(Directions for this task):
Without the pictures, set down every line of the data exactly.

Records supplied Start Marker

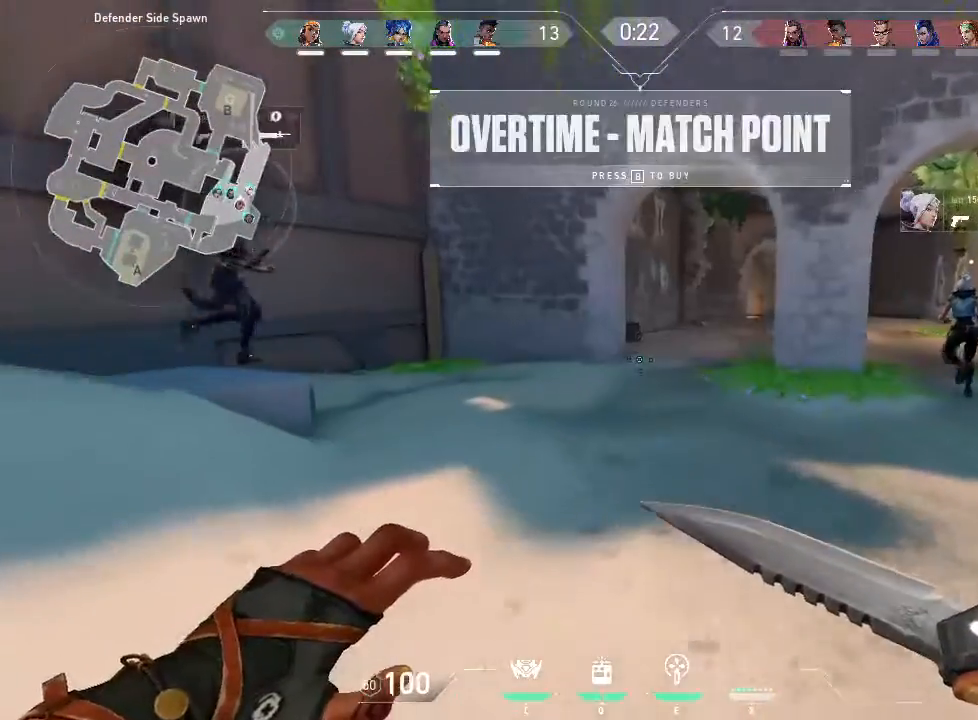
Gameplay with keyboard and mouse; each line is a JSON object with the keys and mouse buttons held at the frame after it. "events" lists presses ("down") and releases ("up") of "1", "2", "3", "4", "5", "a", "alt", "c", "caps_lock", "ctrl", "d", "e", "f", "g", "q", "r", "s", "shift", "space", "t", "tab", "v", "w", "x", "z", "mouse_left", "mouse_wheel" and "mouse_right" between this image and that frame as [ms after this image, input, new state], when the widget could be followed in between. "mouse_left", "mouse_wheel", "mouse_right" = the "left", "wheel", "right" buttons of the "mouse" list. No other keys are recorded. "wheel" means that the mouse wheel is clicked or scrolled. Not read: mouse_move.
{"keys": ["w"], "mouse": [], "events": []}
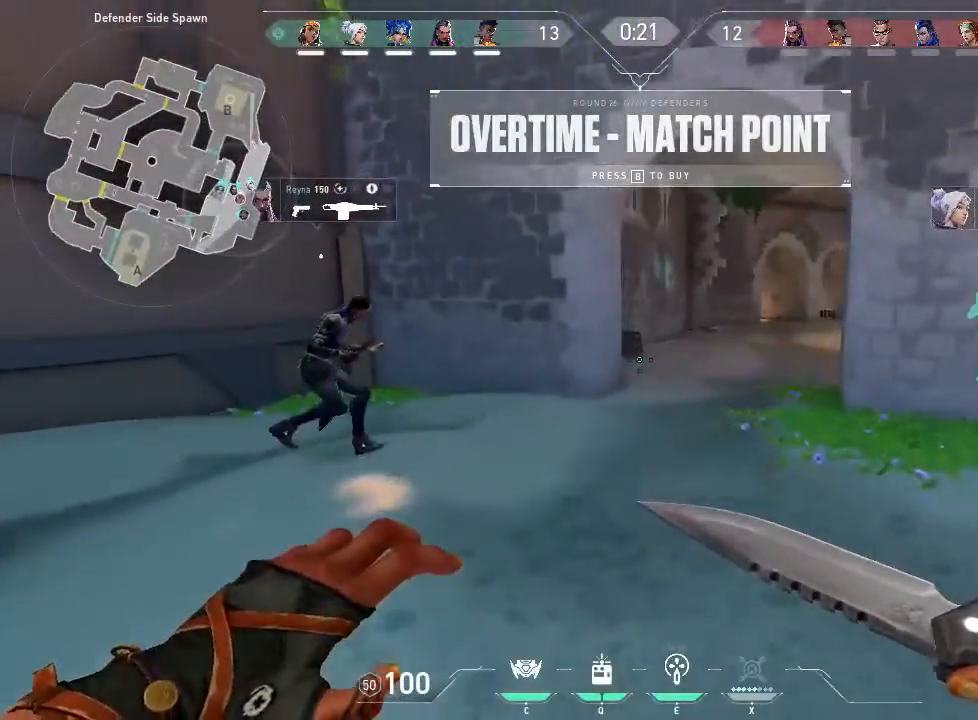
{"keys": ["w"], "mouse": [], "events": []}
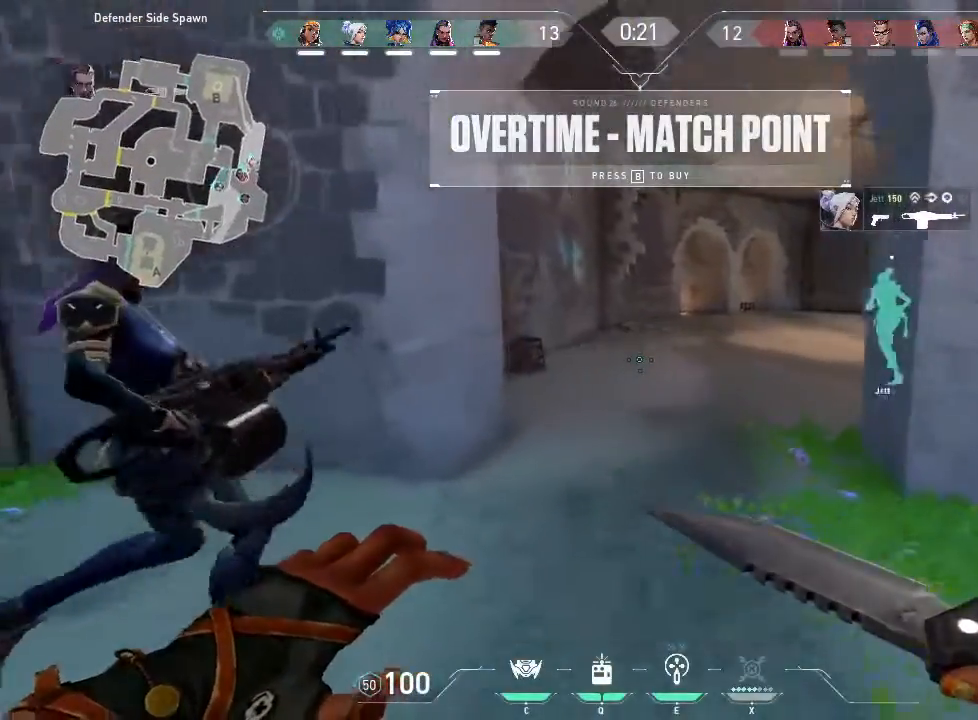
{"keys": ["d"], "mouse": [], "events": [[166, "w", "up"], [216, "d", "down"]]}
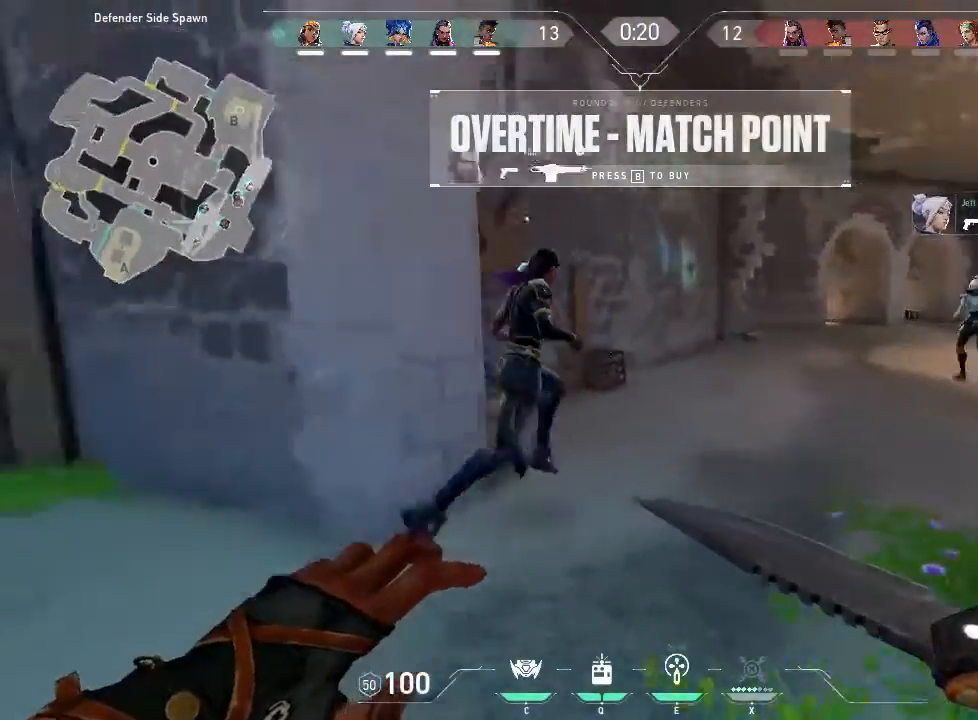
{"keys": ["a", "w"], "mouse": [], "events": [[50, "d", "up"], [50, "s", "down"], [100, "a", "down"], [100, "s", "up"], [416, "w", "down"]]}
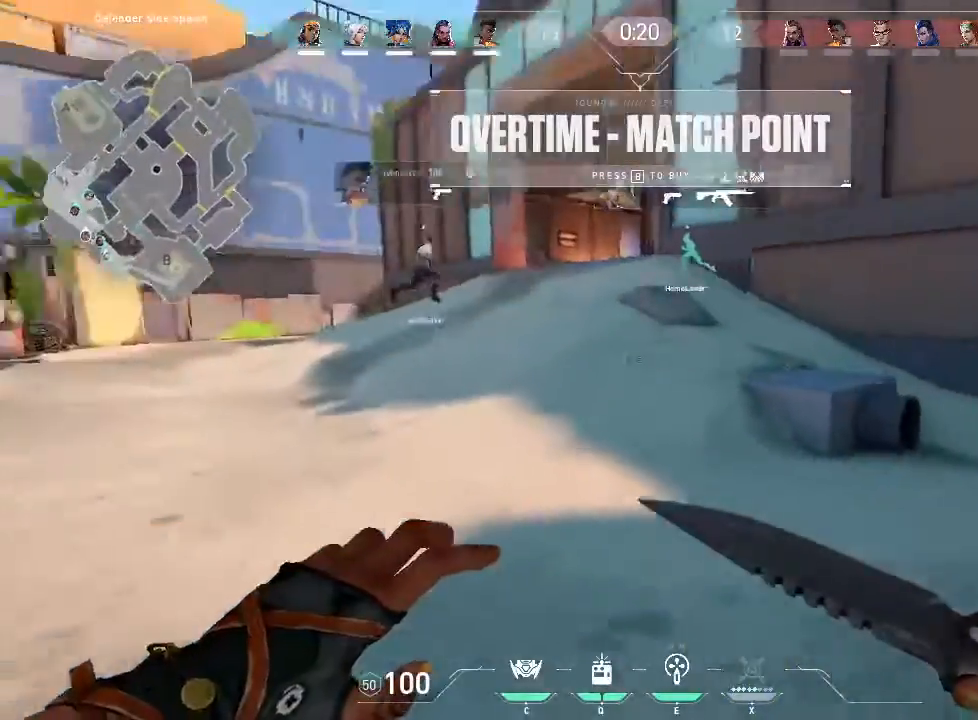
{"keys": ["w"], "mouse": [], "events": [[383, "a", "up"]]}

Records supplied End Marker

(The answer):
Gameplay with keyboard and mouse; each line is a JSON object with the keys and mouse buttons held at the frame after it. "events" lists presses ("down") and releases ("up") of "1", "2", "3", "4", "5", "a", "alt", "c", "caps_lock", "ctrl", "d", "e", "f", "g", "q", "r", "s", "shift", "space", "t", "tab", "v", "w", "x", "z", "mouse_left", "mouse_wheel" and "mouse_right" between this image and that frame as [ms after this image, input, new state], when the widget could be followed in between. "mouse_left", "mouse_wheel", "mouse_right" = the "left", "wheel", "right" buttons of the "mouse" list. No other keys are recorded. "wheel" means that the mouse wheel is clicked or scrolled. Not read: mouse_move.
{"keys": ["w"], "mouse": [], "events": []}
{"keys": ["w"], "mouse": [], "events": []}
{"keys": ["d"], "mouse": [], "events": [[166, "w", "up"], [216, "d", "down"]]}
{"keys": ["a", "w"], "mouse": [], "events": [[50, "d", "up"], [50, "s", "down"], [100, "a", "down"], [100, "s", "up"], [416, "w", "down"]]}
{"keys": ["w"], "mouse": [], "events": [[383, "a", "up"]]}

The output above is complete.